Date Published: July 25, 2011
Publisher: Hindawi Publishing Corporation
Author(s): Michael Veit, Bastian Thaa.
Assembly and budding of influenza virus proceeds in the viral budozone, a domain in the plasma membrane with characteristics of cholesterol/sphingolipid-rich membrane rafts. The viral transmembrane glycoproteins hemagglutinin (HA) and neuraminidase (NA) are intrinsically targeted to these domains, while M2 is seemingly targeted to the edge of the budozone. Virus assembly is orchestrated by the matrix protein M1, binding to all viral components and the membrane. Budding progresses by protein- and lipid-mediated membrane bending and particle scission probably mediated by M2. Here, we summarize the experimental evidence for this model with emphasis on the raft-targeting features of HA, NA, and M2 and review the functional importance of raft domains for viral protein transport, assembly and budding, environmental stability, and membrane fusion.
Influenza virus assembly and budding is linked to (coalesced) membrane rafts in the apical plasma membrane. Generally, the spike glycoproteins HA and NA are assumed to be raft-associated, while M2 is believed to be intrinsically excluded from rafts. The peripheral membrane protein M1 is considered not to have membrane subdomain specificity. In the next paragraphs, we describe the experimental evidence that had led to this model.
It is assumed that rafts play a decisive role at several steps during virus replication and are hence vital for virus viability. These steps include intracellular transport of viral proteins (most notably HA) to the assembly site, assembly and budding of progeny virus particles at the plasma membrane, environmental stability of the virus particles, and fusion of viral and host cell endosomal membrane upon virus entry.

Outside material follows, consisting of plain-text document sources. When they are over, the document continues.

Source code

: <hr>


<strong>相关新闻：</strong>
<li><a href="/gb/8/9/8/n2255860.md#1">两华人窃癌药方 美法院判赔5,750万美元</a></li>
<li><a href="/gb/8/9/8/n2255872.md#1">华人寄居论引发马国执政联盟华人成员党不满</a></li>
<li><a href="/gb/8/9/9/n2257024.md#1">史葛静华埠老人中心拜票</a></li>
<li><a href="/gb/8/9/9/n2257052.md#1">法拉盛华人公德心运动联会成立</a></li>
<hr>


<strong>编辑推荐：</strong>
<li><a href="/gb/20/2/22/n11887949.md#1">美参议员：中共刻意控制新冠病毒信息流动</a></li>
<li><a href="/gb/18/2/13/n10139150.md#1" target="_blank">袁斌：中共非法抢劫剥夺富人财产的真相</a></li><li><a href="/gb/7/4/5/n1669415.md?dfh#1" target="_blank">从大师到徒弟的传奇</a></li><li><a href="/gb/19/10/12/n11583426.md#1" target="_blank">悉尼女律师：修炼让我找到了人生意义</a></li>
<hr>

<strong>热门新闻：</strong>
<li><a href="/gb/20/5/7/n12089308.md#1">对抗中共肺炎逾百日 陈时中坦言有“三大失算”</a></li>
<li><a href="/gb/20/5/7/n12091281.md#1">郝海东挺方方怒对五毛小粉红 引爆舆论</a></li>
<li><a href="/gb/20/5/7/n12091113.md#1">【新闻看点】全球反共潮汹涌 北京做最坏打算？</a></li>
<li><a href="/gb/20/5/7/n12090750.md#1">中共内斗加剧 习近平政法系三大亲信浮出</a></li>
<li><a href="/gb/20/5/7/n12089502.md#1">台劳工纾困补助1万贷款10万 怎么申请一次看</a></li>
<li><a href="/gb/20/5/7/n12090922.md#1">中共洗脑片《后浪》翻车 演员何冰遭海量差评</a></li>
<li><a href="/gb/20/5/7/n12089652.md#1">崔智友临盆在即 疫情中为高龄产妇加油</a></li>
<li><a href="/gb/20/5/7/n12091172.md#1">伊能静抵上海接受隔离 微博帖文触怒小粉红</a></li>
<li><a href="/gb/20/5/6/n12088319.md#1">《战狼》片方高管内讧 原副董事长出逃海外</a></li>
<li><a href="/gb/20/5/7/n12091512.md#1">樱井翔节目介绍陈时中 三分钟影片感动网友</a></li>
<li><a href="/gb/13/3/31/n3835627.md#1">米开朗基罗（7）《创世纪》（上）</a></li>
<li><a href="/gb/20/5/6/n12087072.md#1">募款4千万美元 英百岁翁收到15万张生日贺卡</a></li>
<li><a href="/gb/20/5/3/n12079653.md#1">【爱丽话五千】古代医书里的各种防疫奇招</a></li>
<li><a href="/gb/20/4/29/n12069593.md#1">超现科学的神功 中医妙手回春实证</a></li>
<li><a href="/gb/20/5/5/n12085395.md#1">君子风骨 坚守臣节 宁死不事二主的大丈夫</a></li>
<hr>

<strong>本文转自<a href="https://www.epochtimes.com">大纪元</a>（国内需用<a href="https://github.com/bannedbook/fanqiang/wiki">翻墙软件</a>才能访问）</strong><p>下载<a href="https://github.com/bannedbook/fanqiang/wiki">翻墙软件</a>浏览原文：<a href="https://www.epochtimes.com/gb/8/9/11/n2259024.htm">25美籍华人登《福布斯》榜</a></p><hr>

In summary, HA might pass through a functional “raft cycle” during replication of influenza virus. In the Golgi, HA associates with membrane rafts, which might form vesicles to facilitate transport of entrapped proteins to the apical membrane. At the plasma membrane, HA induces the formation of the viral budozone, a membrane nanodomain where assembly of viral components and exclusion of cellular proteins occur. Upon assembly of all virus components, HA might cause bending of the membrane and M2, which is supposedly attracted to the edge of the viral budozone, might mediate pinching off of virus particles. Budding of virus particles through rafts equips the particle with an appropriate lipid mixture that protects particles from environmental damage and, in the case of cholesterol, might promote membrane fusion upon virus entry. Thus, rafts are functionally indispensable for the replication cycle of influenza virus and hence perhaps a possible target for anti-influenza drugs to be developed.